Описание памятника строится на использовании штампов и стереотипов, в изобилии встречающихся и в официальных газетных текстах, и в специальных публикациях. Сравним, например: «В композиции памятников, увековечивающих героическую борьбу и подвиги советского народа, воплощены идеи величия принесенной жертвы и великого будущего, ради которого принесена эта жертва» (Зайцев 1985:16), «…Обобщенная трактовка темы массового героизма» (Воронов 1984: 182), «…Героическая 900-дневная оборона Ленинграда запечатлена в мемориальных архитектурно-скульптурных ансамблях» (Калинин, Юревич 1979: 4). В результате редукции официальных оборотов появляется риторическая формула, с успехом использованная автором цитированного отрывка: «память… увековечена в памятниках и мемориальных ансамблях…» (где в предложении из пяти слов слово «память» или его синонимы встречаются четыре раза). Несколько заостряя, сделаем заключение о том, что памятники сначала обессмысливаются в специальном, искусствоведческом дискурсе, затем исчезают для сознания в обыденном языке. И окончательно вычеркиваются из городского пейзажа правительственной программой.
5
Эпилог, театр памяти: 2000, памятник женщинам — бойцам МПВО
Казалось бы, с распадом понятийного аппарата, в рамках которого возможно обращение к общим темам, с распадом объединяющей памяти закончилась эпоха коммеморации блокады в монументалистике. С начала 1990-х скульптура занималась в основном значимыми историческими персонажами, так или иначе связанными с Ленинградом/Петербургом (Александр Невский, Петр Великий, Анна Ахматова, Иосиф Бродский и так далее). В этом направлении развивались поиски культурного героя — покровителя города. Другое направление развития скульптуры можно назвать «популистским». Скульптура ставилась не на площадях и площадках, а на улицах, на уровне человеческого роста и существовала не в своем замкнутом пространстве, но в пространстве зрителя. Для такой скульптуры предпочитались подчеркнуто бытовые или фольклорно-литературные сюжеты («Фотограф», «Василий» на Васильевском острове, «Чижик», «Зайчик», «Нос» и прочее). В скульптуре отрабатывались различные подходы, устанавливалась иерархия ценностей и переосмысливались традиции. Разнообразие тем и сюжетов достигло кульминации в 2000–2003 годах, то есть накануне празднования 300-летнего юбилея Санкт-Петербурга. Однако на фоне большого количества новых памятников и уличной скульптуры сооружение памятника «Женщинам — бойцам МПВО» не прошло незамеченным.
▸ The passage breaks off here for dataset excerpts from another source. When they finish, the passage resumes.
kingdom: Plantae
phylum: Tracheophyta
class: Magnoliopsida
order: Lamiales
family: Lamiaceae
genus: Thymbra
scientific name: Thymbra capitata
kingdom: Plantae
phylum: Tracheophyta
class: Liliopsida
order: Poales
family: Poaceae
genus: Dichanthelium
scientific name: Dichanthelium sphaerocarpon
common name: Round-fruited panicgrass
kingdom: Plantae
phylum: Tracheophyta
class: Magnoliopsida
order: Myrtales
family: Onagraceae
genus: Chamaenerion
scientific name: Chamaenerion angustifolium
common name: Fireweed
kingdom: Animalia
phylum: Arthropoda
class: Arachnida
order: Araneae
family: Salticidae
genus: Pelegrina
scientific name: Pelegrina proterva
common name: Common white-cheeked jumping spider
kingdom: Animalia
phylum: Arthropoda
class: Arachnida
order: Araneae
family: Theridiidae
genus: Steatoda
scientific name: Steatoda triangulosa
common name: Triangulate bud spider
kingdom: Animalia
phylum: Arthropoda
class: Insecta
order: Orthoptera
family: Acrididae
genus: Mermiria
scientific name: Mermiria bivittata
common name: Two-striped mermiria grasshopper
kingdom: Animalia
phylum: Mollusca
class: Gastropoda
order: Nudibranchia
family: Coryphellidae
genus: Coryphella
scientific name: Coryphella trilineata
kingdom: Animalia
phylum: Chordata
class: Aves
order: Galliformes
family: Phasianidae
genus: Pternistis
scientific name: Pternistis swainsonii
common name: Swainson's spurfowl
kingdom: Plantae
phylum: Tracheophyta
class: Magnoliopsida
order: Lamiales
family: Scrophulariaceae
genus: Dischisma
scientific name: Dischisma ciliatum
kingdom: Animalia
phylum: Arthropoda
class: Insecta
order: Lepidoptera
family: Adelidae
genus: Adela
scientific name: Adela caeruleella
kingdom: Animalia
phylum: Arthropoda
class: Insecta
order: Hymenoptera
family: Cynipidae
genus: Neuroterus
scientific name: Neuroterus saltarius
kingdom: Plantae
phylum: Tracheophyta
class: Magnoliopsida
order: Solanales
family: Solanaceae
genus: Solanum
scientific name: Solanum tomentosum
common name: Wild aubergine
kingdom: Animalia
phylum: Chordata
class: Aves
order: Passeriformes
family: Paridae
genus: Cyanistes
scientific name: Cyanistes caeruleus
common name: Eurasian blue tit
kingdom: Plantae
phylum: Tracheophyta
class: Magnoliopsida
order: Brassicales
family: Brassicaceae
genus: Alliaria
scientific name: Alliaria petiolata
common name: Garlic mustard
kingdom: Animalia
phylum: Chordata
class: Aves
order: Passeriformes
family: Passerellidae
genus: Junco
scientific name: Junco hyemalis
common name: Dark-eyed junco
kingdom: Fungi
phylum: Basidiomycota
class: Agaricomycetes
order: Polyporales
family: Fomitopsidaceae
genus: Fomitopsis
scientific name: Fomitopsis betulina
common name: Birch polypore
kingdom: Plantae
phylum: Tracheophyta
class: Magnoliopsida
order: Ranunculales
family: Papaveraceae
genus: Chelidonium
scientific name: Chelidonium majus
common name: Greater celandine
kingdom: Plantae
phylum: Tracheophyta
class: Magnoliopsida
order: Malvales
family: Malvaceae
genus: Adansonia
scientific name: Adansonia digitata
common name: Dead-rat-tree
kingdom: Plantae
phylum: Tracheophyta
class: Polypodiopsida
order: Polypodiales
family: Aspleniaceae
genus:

Публикации и обзоры в прессе показывают, что тема блокады по-прежнему воплощает позитивные ценности и не подлежит рефлексии.
Об этом свидетельствует общая картина художественной критики в области современной скульптуры — картина с отчетливо выраженной негативной установкой по преимуществу. Памятник женщинам — бойцам МПВО составляет редчайшее исключение в том отношении, что «культурная журналистика» отнеслась к нему одобрительно или, по крайней мере, нейтрально-независимо от идеологической установки или направления издания, где публикуются рецензии.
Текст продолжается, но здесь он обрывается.